The above equations show that ${\Theta }_{\mu \nu }$ must vanish when the deformations parameter $\alpha$ vanishes. It finishes the main setup of the gravitational decoupling procedure. To find a black hole solution with a well-defined horizon structure, in Reference [18] the Schwarzschild solution was assumed in place of Equation (4), demanding that $g_{rr}=-\frac{1}{g_{tt}}$ for the deformed metric, namely

$$\left(1-\frac{2M}{r}\right)\left(e^{\alpha f_2\left(r\right)}-1\right)=\alpha f_1\left(r\right).$$

(8)

Therefore,

$$\begin{array}{ccc}\hfill d{s}^2& =& -\left(1-\frac{2M}{r}\right)e^{\alpha f_2\left(r\right)}d{t}^2+{\left(1-\frac{2M}{r}\right)}^{-1}{e}^{-\alpha f_2\left(r\right)}d{r}^2+r^{2}d{\mathsf{\Omega }}^2.\hfill \end{array}$$

(9)

Further, assuming strong energy conditions,

$$\begin{array}{c}\hfill \check{\rho }+{\check{p}}_r+2{\check{p}}_t\ge 0,\end{array}$$

(10a)

$$\begin{array}{c}\hfill \check{\rho }+{\check{p}}_r\ge 0,\end{array}$$

(10b)

$$\begin{array}{c}\hfill \check{\rho }+{\check{p}}_t\ge 0,\end{array}$$

(10c)

and managing the field equations, a new hairy black hole solution was found [18]

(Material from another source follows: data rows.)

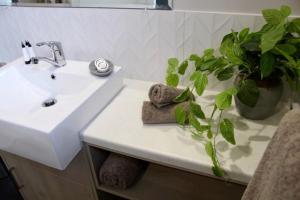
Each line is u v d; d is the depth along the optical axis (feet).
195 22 2.78
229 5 2.57
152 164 3.29
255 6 2.48
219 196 2.88
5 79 3.31
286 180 1.23
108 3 3.10
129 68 3.51
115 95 3.17
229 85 3.00
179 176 3.14
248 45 2.02
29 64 3.46
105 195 3.28
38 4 3.47
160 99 2.50
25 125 2.16
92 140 2.45
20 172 3.60
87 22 3.34
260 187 1.57
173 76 2.43
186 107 2.41
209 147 2.00
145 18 2.99
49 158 2.34
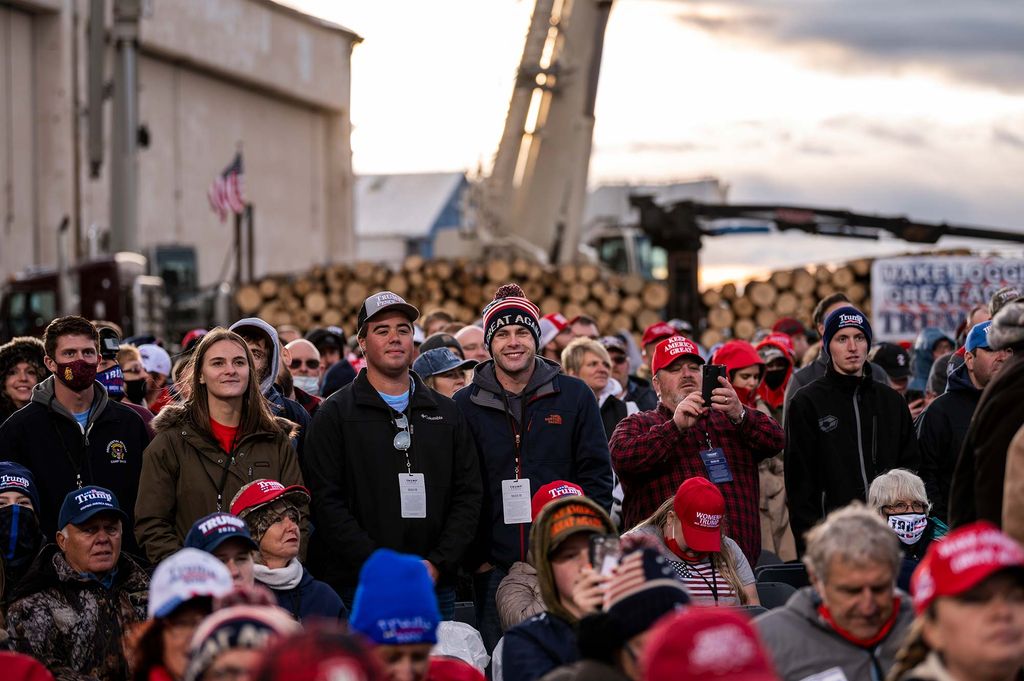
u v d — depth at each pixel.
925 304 21.83
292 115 55.81
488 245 27.14
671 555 6.74
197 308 31.77
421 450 7.40
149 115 46.50
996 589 3.67
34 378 9.18
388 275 26.39
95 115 27.42
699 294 22.94
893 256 23.17
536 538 5.31
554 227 27.17
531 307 7.77
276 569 6.12
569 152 27.05
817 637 4.93
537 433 7.66
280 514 6.18
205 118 49.88
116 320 27.58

$$d{s}^2=-f\left(r\right)d{t}^2+\frac{1}{f\left(r\right)}d{r}^2+r^{2}d{\Omega }^2,$$

(11)

where

$$f\left(r\right)=1-\frac{2M+\alpha \ell }{r}+\alpha e^{-\frac{r}{M}}.$$

(12)

The dimensionless parameter $\alpha$ keeps track of the deformation of the Schwarzschild black hole and ℓ, whose dimensions and length are a constant, appearing as a result of a non-vanishing additional font ${\Theta }_{\mu \nu }$. Notice that, by taking $\alpha =0$, we recover the Schwarzschild solution. As a result of the strong energy condition, the ℓ parameter is restricted to $\ell \ge 2M/e^2$, whose extremal case $\ell =2M/e^2$ results

$$\begin{array}{c}\hfill f\left(r\right)=1-\frac{2M}{r}+\alpha \left(e^{-\frac{r}{M}}-\frac{2M}{e^{2}r}\right).\end{array}$$

(13)

The hairy black hole has only one horizon, located at $r=r_H$, such that

$$r_H-2M-\alpha \ell +r_H\alpha e^{-\frac{r_H}{M}}=0.$$

(14)

Such an equation has no analytical solution, except for specific values of the parameters $(\alpha ,\ell )$. In particular, for the extreme case, the horizon is located at $r_H=2M$. The Equation (14), however, can be analyzed numerically. Figure 1 shows the horizon radius for different values of the parameters $(\alpha ,\ell )$ in the range allowed by the strong-energy condition.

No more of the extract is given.